Executive Summary (partial)

"This document sets out revised standards for minimum capital requirements for Market Risk by the Basel Committee on Banking Supervision (“the Committee”) … Consistent with the policy rationales underpinning the Committee’s three consultative papers on the Fundamental Review of the Trading Book, the revised market risk framework consists of the following key enhancements:

- A revised internal models-approach (IMA). The new approach introduces a more rigorous model approval process that enables supervisors to remove internal modelling permission for individual trading desks, more consistent identification and capitalisation of material risk factors across banks, and constraints on the capital-reducing effects of hedging and diversification.

A revised standardised approach (SA). The revisions fundamentally overhaul the standardised approach to make it sufficiently risk-sensitive to serve as a credible fallback for, as well as a floor to, the IMA, while still providing an appropriate standard for banks that do not require a sophisticated treatment for market risk.

A shift from Value-at-Risk (VaR) to an Expected Shortfall (ES) measure of risk under stress. Use of ES will help to ensure a more prudent capture of “tail risk” and capital adequacy during periods of significant financial market stress.
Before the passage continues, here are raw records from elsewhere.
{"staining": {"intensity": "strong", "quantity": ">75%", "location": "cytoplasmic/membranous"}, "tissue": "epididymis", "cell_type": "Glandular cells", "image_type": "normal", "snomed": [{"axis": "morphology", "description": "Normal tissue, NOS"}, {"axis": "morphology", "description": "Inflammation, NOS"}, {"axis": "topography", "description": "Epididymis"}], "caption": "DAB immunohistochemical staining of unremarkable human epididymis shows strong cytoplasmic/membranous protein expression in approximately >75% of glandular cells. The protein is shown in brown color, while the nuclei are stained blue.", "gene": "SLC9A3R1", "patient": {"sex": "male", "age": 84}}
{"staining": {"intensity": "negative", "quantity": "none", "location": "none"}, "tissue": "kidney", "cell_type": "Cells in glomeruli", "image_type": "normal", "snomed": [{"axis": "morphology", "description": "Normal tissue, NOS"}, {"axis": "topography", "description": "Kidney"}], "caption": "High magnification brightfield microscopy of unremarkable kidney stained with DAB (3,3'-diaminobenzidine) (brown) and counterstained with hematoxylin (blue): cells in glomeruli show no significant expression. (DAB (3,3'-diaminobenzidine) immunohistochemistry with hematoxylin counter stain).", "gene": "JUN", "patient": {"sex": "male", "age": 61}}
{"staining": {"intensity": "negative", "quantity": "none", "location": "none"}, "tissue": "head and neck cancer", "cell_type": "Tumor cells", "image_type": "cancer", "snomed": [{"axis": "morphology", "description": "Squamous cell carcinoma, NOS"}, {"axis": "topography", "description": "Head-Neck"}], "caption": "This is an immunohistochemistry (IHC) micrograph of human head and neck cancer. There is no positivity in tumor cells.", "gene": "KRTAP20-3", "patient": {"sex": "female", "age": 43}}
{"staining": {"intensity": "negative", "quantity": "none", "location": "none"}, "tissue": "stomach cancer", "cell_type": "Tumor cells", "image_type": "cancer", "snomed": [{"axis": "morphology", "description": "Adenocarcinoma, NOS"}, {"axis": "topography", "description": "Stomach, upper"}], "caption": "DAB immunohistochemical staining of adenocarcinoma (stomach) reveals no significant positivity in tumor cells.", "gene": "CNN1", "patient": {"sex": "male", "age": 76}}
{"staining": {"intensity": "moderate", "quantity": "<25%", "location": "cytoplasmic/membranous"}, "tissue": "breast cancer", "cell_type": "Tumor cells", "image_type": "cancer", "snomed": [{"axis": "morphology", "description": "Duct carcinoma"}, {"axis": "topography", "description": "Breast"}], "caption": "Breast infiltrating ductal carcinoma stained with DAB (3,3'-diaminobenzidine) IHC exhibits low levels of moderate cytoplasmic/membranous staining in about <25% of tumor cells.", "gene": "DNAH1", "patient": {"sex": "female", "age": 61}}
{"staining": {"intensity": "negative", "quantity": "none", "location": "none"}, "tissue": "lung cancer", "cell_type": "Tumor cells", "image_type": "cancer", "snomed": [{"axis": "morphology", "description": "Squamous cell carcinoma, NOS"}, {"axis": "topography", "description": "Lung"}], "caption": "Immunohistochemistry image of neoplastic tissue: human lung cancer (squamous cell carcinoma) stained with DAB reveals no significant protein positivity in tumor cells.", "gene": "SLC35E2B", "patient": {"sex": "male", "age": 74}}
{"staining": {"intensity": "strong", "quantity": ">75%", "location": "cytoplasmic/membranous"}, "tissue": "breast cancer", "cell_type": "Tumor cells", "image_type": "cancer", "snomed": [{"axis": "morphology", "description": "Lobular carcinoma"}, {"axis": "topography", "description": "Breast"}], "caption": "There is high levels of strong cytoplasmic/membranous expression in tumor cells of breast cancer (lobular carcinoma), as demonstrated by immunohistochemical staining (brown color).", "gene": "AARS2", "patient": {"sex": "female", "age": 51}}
Incorporation of the risk of market illiquidity. Varying liquidity horizons are incorporated into the revised SA and IMA to mitigate the risk of a sudden and severe impairment of market liquidity across asset markets. These replace the static 10-day horizon assumed for all traded instruments under VaR in the current framework.

A revised boundary between the trading book and banking book. Establishment of a more objective boundary will serve to reduce incentives to arbitrage between the regulatory banking and trading books, while still being aligned with banks' risk management practices."